Large language models (LLMs) have demonstrated human-level performance on a vast spectrum of natural language tasks. However, it is largely unexplored whether they can better internalize knowledge from a structured data, such as a knowledge graph, or from text. In this work, we propose a method to infuse structured knowledge into LLMs, by directly training T5 models on factual triples of knowledge graphs (KGs). We show that models pre-trained on Wikidata KG with our method outperform the T5 baselines on FreebaseQA and WikiHop, as well as the Wikidata-answerable subset of TriviaQA and NaturalQuestions. The models pre-trained on factual triples compare competitively with the ones on natural language sentences that contain the same knowledge. Trained on a smaller size KG, WikiMovies, we saw 3x improvement of exact match score on MetaQA task. The proposed method has an advantage that no alignment between the knowledge graph and text corpus is required in curating training data. This makes our method particularly useful when working with industry-scale knowledge graphs.


pdf bib
Analyzing Multi-Head Self-Attention: Specialized Heads Do the Heavy Lifting, the Rest Can Be Pruned
Elena Voita | David Talbot | Fedor Moiseev | Rico Sennrich | Ivan Titov
Proceedings of the 57th Annual Meeting of the Association for Computational Linguistics

Multi-head self-attention is a key component of the Transformer, a state-of-the-art architecture for neural machine translation. In this work we evaluate the contribution made by individual attention heads to the overall performance of the model and analyze the roles played by them in the encoder.

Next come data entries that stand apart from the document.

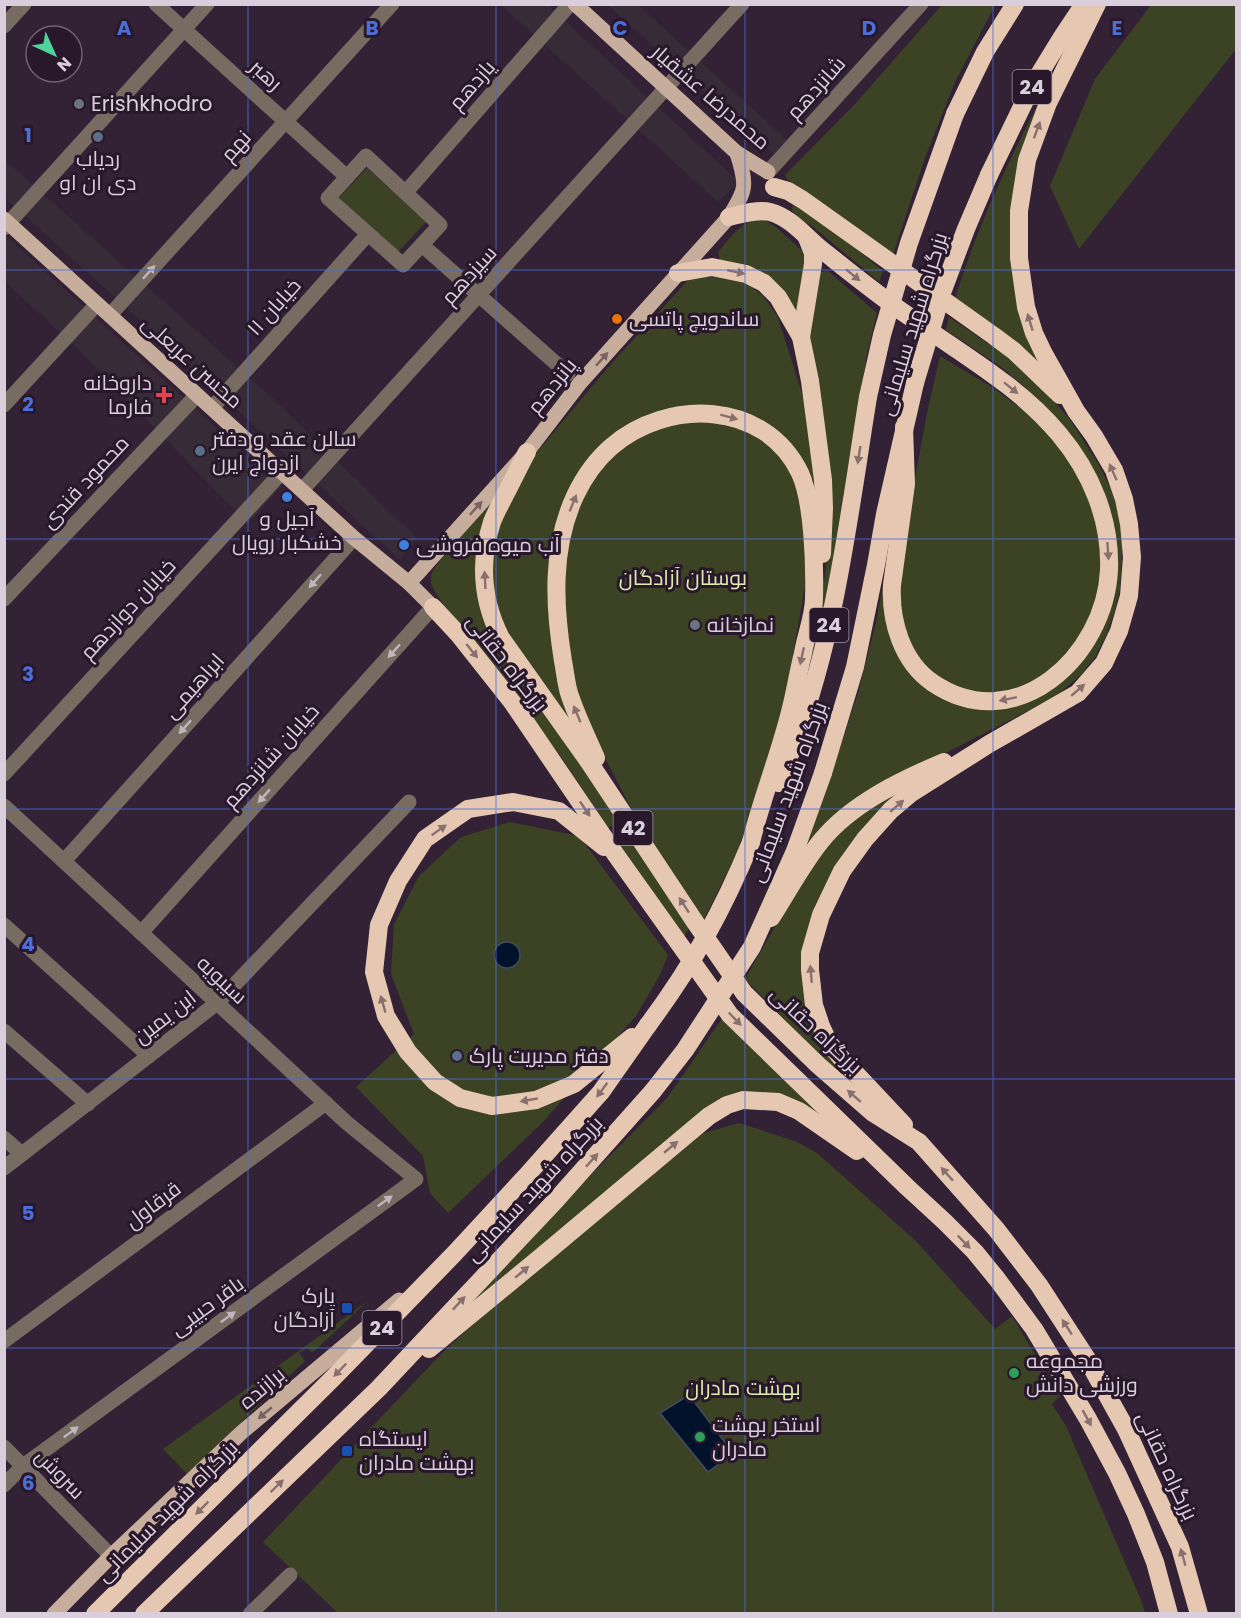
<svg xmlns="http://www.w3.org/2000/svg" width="1241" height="1618" font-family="Poppins,Cairo,sans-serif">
<rect width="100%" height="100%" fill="#332136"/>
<g fill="#382b38">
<polygon points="501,5 548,5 739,182 718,202"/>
<polygon points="608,5 638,5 787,140 773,154"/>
<polygon points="5,160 270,396 417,538 400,560 109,292 5,198"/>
<polygon points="4,234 281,487 248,524 73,344 5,282"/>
</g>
<g fill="#3c4324">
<polygon points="942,5 995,5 955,82 925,158 892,258 787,179 785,175 856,103"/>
<polygon points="1151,5 1236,5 1236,49 1079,249 1050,186 1095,79"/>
<path d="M 1048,85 L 1036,119 L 1014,250 L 1052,378 L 954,302 C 977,226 1011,155 1048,85 Z"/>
<polygon points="367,168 426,222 398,252 339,198"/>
<polygon points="793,204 829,227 883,271 879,282 811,225 797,218 792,211"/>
<path d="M 763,219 L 777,228 L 810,258 L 798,323 L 791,305 L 720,261 L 718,252 C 733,235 740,221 763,219 Z"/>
<polygon points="828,271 877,313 867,354 830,593 797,711 815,636 823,593 829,540 831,500 813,350 809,331 820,272"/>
<polygon points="691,277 739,277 762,295 777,315 810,418 816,465 814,505 750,416 732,409 709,405 684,407 659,412 632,422 604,442 552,558 585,749 501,629 491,574 497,530 527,464 610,365"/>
<polygon points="949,317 1002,353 1040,387 1069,418 1099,465 1110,487 1118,509 1122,534 1122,557 1120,590 1115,610 1106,636 1095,657 1080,676 1055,697 879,787 778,900 826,791 859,690 877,618 898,496 887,581 903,657 983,707 1082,657 1112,542 1047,411 1026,388 1001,367 946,330"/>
<polygon points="940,356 992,387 1024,411 1052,436 1091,493 1103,545 1100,593 1084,636 1046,678 997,696 947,685 917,660 899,624 900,560 927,413"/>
<polygon points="720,420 743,428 778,453 794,475 803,517 807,575 783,711 757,799 734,859 703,921 634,814 586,721 573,693 561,587 573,512 608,459 634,438 676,421"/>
<polygon points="515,469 490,510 481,603 623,820 608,828 564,761 517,699 443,604 434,590 431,583 431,575 436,566"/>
<polygon points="932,774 821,903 816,1024 895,1121 822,1058 745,979 819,850 858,812"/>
<polygon points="510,822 579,836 668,955 660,975 636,1016 544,1121 448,1213 430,1193 423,1156 356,1087 414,1034 391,974 394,924 419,876 461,837"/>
<polygon points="632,832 691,925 680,944 616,842"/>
<polygon points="723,1017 830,1126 753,1093 436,1340 577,1189 667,1098"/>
<polygon points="739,1123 795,1141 817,1153 916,1241 995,1329 1012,1316 1060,1396 1052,1404 1066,1426 1141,1600 1145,1613 338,1613 263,1542 442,1353 520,1281 693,1136"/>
<polygon points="369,1300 312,1353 308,1348 299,1353 305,1361 187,1474 163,1449"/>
</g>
<g fill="#01132a" stroke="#424b5f" stroke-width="1.5">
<circle cx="507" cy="955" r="13"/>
<polygon points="689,1395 733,1453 708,1472 660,1413"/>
</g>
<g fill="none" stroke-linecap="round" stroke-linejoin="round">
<g stroke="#776b62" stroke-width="15">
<polyline points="156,4 347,177"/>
<polyline points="4,26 24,4"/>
<polygon points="366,156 440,225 403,265 328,198"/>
<polyline points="768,172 921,4"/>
<polyline points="406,192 570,4"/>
<polyline points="4,228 207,4"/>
<polyline points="422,245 568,374"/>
<polyline points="110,315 392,4"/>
<polyline points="4,405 97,304"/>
<polyline points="212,408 368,234"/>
<polyline points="302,490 742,4"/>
<polyline points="4,599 197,395"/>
<polyline points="4,774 282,472"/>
<polyline points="4,806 347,1123 416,1179 23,1466 4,1485"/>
<polyline points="64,861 354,538"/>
<polyline points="4,925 149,1056"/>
<polyline points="141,933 433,607"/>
<polyline points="4,1031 88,1104"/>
<polyline points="4,1138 22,1154"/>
<polyline points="4,1168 217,1003 409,802"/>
<polyline points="4,1341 326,1103"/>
<polyline points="4,1447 111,1556"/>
<polyline points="250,1614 290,1575"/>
</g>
<g stroke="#c7ad9c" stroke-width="15">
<polyline points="575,4 737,153 768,172"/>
<polyline points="4,219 354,538 409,583 433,607"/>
<path d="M 409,583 L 527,452 L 580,383 L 729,217 C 747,189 747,185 737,153"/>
<polyline points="54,1614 111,1556 242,1432 399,1300"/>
</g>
<g stroke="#e6c8b2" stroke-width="18">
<polyline points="955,114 985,52 1015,4"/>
<polyline points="989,175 1032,86 1062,37 1084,4"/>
<polyline points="774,187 788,191 803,200 994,336 1014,351 1060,395"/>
<path d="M 729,217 C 742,214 757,209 770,212 C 790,217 806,237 822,250 C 851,273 879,296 910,317 C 961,354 1018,385 1059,434 C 1091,472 1111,520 1109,570 C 1105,656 1016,739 933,683 C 902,662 890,621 892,585 L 906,484 L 904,427"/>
<polyline points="678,273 712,267 746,274 764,283 778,297 801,337 810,381 823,480 824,508 822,554"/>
<polyline points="801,337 813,264 813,253 807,238"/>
<path d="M 527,452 C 519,467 512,482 504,497 C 500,505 495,514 492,522 C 479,562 482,601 501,638 L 589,762 L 695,922 L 744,993 L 818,1065 L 873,1113 L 919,1142 L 996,1229 L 1039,1285 L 1087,1359 L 1126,1429 L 1180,1547 L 1199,1614"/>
<polyline points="433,607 459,635 512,702 616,855 730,1015 907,1187 945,1222 975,1252 997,1279 1034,1329 1088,1419 1117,1473 1136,1514 1155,1562 1169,1614"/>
<path d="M 596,758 C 587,737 576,715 569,693 C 566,683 565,671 563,661 C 554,606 551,548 575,496 C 584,477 596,460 611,447 C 667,398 765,400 800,473 C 813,501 815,566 814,598 C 814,616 806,635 803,653 C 798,673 795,693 790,712 C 779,756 762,798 751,842"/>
<polyline points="823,773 855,667 876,565 885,514 915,383"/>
<path d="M 778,783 C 833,661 847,527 868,397"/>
<polyline points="604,847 559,811 513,802 468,809 425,839 398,881 379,925 374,972 386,1016 408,1052 435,1082 460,1098 492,1106 536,1100 574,1084 632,1037"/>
<path d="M 771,918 C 787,893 803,863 821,841 C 851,804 901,780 944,762"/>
<polyline points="904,1125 842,1059 829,1043 821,1026 814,1005 810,970 810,953 821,915 842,871 865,839 891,810 910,794 989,744 1078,693 1104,663 1119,631 1129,596 1132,557 1129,524 1124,499 1114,470 1094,436 1076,411 1044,354 1034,333 1026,307 1019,258 1019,211 1027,160 1048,103 1097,4"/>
<polyline points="429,1349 542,1256 709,1116 727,1105 743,1100 778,1102 799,1111 857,1151"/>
<polyline points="95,1614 332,1379 454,1254 527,1175 601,1092 648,1025"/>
<polyline points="144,1614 379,1388 556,1200 653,1091"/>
</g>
<g stroke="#e6c8b2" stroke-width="18">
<polyline points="915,383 943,290 966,229 989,175"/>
<polyline points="868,397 882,335 909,243 955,114"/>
<path d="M 648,1025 C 692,966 723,910 751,842"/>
<polyline points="653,1091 685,1050 752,947 795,851 823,773"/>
</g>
</g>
<defs><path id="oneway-solid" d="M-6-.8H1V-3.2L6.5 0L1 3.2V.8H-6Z" transform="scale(1.5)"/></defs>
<g fill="#88706f">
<use href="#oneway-solid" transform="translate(1037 130) rotate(-70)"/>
<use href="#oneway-solid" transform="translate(736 272) rotate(12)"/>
<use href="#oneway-solid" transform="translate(853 275) rotate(39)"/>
<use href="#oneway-solid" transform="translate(1030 322) rotate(-107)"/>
<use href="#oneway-solid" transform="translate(1011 388) rotate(39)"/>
<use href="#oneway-solid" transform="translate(729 417) rotate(15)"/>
<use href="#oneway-solid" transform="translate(859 455) rotate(99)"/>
<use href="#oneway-solid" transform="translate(1113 472) rotate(-114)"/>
<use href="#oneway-solid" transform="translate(573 503) rotate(-68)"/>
<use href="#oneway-solid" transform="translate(1108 551) rotate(86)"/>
<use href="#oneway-solid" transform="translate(485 580) rotate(-93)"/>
<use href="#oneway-solid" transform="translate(472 651) rotate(51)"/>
<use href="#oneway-solid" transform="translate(802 656) rotate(102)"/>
<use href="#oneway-solid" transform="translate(1078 690) rotate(-41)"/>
<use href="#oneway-solid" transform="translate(1008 699) rotate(168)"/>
<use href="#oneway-solid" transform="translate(577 714) rotate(-113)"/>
<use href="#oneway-solid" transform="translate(897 806) rotate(-41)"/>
<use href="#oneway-solid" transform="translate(585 809) rotate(56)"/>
<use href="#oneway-solid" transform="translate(439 830) rotate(-35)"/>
<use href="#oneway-solid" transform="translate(684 905) rotate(-123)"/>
<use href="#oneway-solid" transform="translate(811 974) rotate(-95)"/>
<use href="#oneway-solid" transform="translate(383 1004) rotate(-106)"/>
<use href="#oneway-solid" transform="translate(735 1019) rotate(46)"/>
<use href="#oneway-solid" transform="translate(602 1090) rotate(127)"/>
<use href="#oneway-solid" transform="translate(854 1096) rotate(-139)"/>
<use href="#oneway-solid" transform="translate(529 1100) rotate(170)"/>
<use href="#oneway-solid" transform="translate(671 1147) rotate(-40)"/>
<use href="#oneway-solid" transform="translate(592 1160) rotate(-48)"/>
<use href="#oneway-solid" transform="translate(947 1174) rotate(-132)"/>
<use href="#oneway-solid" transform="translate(964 1242) rotate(46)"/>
<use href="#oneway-solid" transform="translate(522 1272) rotate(-40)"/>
<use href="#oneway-solid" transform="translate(459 1303) rotate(-47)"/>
<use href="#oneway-solid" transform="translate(1067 1327) rotate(-123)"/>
<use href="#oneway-solid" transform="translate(340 1370) rotate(134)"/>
<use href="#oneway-solid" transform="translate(1087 1418) rotate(61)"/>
<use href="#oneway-solid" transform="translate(277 1486) rotate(-44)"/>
<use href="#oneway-solid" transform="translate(202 1508) rotate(135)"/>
<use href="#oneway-solid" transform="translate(1183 1557) rotate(-106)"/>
</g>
<g fill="#c1b5be">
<use href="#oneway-solid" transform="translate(149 272) rotate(-48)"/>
<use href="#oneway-solid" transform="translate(315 581) rotate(132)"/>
<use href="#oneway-solid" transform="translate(394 651) rotate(132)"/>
<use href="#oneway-solid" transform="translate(185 727) rotate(132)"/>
<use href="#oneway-solid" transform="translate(264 796) rotate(132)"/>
<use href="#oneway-solid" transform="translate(385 1201) rotate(-36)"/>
<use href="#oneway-solid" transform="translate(228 1317) rotate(-36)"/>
<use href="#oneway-solid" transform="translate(71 1432) rotate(-36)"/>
</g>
<g fill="#786264">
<use href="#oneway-solid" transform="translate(602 359) rotate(-48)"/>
<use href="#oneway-solid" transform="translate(476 508) rotate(-48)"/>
<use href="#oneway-solid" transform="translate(265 1413) rotate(140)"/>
</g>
<path fill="none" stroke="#4c6ed9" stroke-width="1.5" stroke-opacity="0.55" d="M 248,4 L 248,1614M 496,4 L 496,1614M 745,4 L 745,1614M 993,4 L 993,1614M 4,270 L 1236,270M 4,539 L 1236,539M 4,809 L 1236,809M 4,1079 L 1236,1079M 4,1348 L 1236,1348"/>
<g fill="#6b7280" stroke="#29182c" stroke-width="2">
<circle cx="79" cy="104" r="6"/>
<circle cx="695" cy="625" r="6"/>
</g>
<g fill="#5c6f8a" stroke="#29182c" stroke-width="2">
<circle cx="98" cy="137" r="6"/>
<circle cx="200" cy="451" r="6"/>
<circle cx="457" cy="1056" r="6"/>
</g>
<circle fill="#e8710a" stroke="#29182c" stroke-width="2" cx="617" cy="319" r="6"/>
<path fill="#e0444e" stroke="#29182c" stroke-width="2" d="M161 386h6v6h6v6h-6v6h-6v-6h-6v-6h6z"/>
<g fill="#3f7fe0" stroke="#29182c" stroke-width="2">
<circle cx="287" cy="497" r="6"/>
<circle cx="404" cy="545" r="6"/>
</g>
<g fill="#1a4fb4" stroke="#29182c" stroke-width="2">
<rect x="341" y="1302" width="12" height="12" rx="3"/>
<rect x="341" y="1445" width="12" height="12" rx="3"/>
</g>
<g fill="#2e9e5b" stroke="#29182c" stroke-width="2">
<circle cx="1014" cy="1373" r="6"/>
<circle cx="700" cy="1437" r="6"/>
</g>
<g text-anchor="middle" stroke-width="6" stroke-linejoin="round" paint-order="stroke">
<g fill="#29182c" stroke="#a597a7" stroke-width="1.5">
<rect x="1012.5" y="70" width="39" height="34" rx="4.5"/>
<rect x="809.5" y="608" width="39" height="34" rx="4.5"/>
<rect x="613.5" y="811" width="39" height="34" rx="4.5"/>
<rect x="362.5" y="1311" width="39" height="34" rx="4.5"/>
</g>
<g font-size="20" font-weight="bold" fill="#dacedc">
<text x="1032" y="94">24</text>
<text x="829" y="632">24</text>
<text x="633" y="835">42</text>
<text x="382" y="1335">24</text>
</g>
<g font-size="21" fill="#dacedc" stroke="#29182c">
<text transform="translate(266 75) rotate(42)" y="7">رهبر</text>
<text transform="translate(472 85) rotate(-49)" y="7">یازدهم</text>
<text transform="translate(816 88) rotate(-48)" y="7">شانزدهم</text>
<text transform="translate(711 97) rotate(41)" y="7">محمدرضا عشقیار</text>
<text transform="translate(236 146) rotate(-48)" y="7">نهم</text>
<text transform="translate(469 275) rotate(-48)" y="7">سیزدهم</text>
<text transform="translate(274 307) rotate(-48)" y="7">خیابان ۱۱</text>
<text transform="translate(913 324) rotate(-73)" y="7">بزرگراه شهید سلیمانی</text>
<text transform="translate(192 362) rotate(42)" y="7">محسن عربعلی</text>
<text transform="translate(552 386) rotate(-51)" y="7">پانزدهم</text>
<text transform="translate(85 482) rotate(-47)" y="7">محمود قندی</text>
<text transform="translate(128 609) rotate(-47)" y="7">خیابان دوازدهم</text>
<text transform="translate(507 663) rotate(52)" y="7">بزرگراه حقانی</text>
<text transform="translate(194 686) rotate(-48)" y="7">ابراهیمی</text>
<text transform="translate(271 756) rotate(-48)" y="7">خیابان شانزدهم</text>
<text transform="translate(788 792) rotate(-70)" y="7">بزرگراه شهید سلیمانی</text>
<text transform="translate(222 980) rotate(43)" y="7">سیبویه</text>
<text transform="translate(165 1017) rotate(-38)" y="7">ابن یمین</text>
<text transform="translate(816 1030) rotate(43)" y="7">بزرگراه حقانی</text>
<text transform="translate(534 1189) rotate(-47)" y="7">بزرگراه شهید سلیمانی</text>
<text transform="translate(153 1205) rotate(-37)" y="7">قرقاول</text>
<text transform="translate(207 1306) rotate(-36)" y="7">باقر حبیبی</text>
<text transform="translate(262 1388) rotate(-40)" y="7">برازنده</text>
<text transform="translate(1167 1466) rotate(65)" y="7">بزرگراه حقانی</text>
<text transform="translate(60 1474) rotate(46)" y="7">سروش</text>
<text transform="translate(167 1511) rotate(-45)" y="7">بزرگراه شهید سلیمانی</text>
</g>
<g font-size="21" fill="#dacedc" stroke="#29182c" text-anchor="start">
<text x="91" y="111">Erishkhodro</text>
<text x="98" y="166" text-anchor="middle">ردیاب<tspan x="98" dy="24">دی ان او</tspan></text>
<text x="629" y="326">ساندویچ پاتسی</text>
<text x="152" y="390" text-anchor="end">داروخانه<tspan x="152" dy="24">فارما</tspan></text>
<text x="212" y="446">سالن عقد و دفتر<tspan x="212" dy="24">ازدواج ایرن</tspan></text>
<text x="287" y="526" text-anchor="middle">آجیل و<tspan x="287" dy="24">خشکبار رویال</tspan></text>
<text x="416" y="552">آب میوه فروشی</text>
<text x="707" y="632">نمازخانه</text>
<text x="469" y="1063">دفتر مدیریت پارک</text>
<text x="335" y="1303" text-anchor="end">پارک<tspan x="335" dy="24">آزادگان</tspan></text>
<text x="1026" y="1368">مجموعه<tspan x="1026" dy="24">ورزشی دانش</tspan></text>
<text x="712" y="1432">استخر بهشت<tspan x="712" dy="24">مادران</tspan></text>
<text x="359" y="1446">ایستگاه<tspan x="359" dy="24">بهشت مادران</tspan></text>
</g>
<g font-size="21" fill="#deecad" stroke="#29182c">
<text x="683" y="585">بوستان آزادگان</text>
<text x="743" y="1395">بهشت مادران</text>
</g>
</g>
<g font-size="20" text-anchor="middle" font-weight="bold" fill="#4c6ed9" stroke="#29182c" stroke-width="6" stroke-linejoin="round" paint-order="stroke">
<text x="124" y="35">A</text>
<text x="372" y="35">B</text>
<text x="620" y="35">C</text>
<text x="869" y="35">D</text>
<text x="1117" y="35">E</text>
<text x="28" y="142">1</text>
<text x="28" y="411">2</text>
<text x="28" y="681">3</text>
<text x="28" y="951">4</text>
<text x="28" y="1220">5</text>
<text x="28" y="1490">6</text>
</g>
<rect width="1241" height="1618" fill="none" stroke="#dacedc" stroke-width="12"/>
<g transform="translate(54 54) rotate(135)"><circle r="28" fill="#29182c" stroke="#706172" stroke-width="1.5"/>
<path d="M0-4.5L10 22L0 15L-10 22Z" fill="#4ed39a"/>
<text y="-9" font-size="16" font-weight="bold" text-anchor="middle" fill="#dacedc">N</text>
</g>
</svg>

We find that the most important and confident heads play consistent and often linguistically-interpretable roles. When pruning heads using a method based on stochastic gates and a differentiable relaxation of the L0 penalty, we observe that specialized heads are last to be pruned. Our novel pruning method removes the vast majority of heads without seriously affecting performance. For example, on the English-Russian WMT dataset, pruning 38 out of 48 encoder heads results in a drop of only 0.15 BLEU.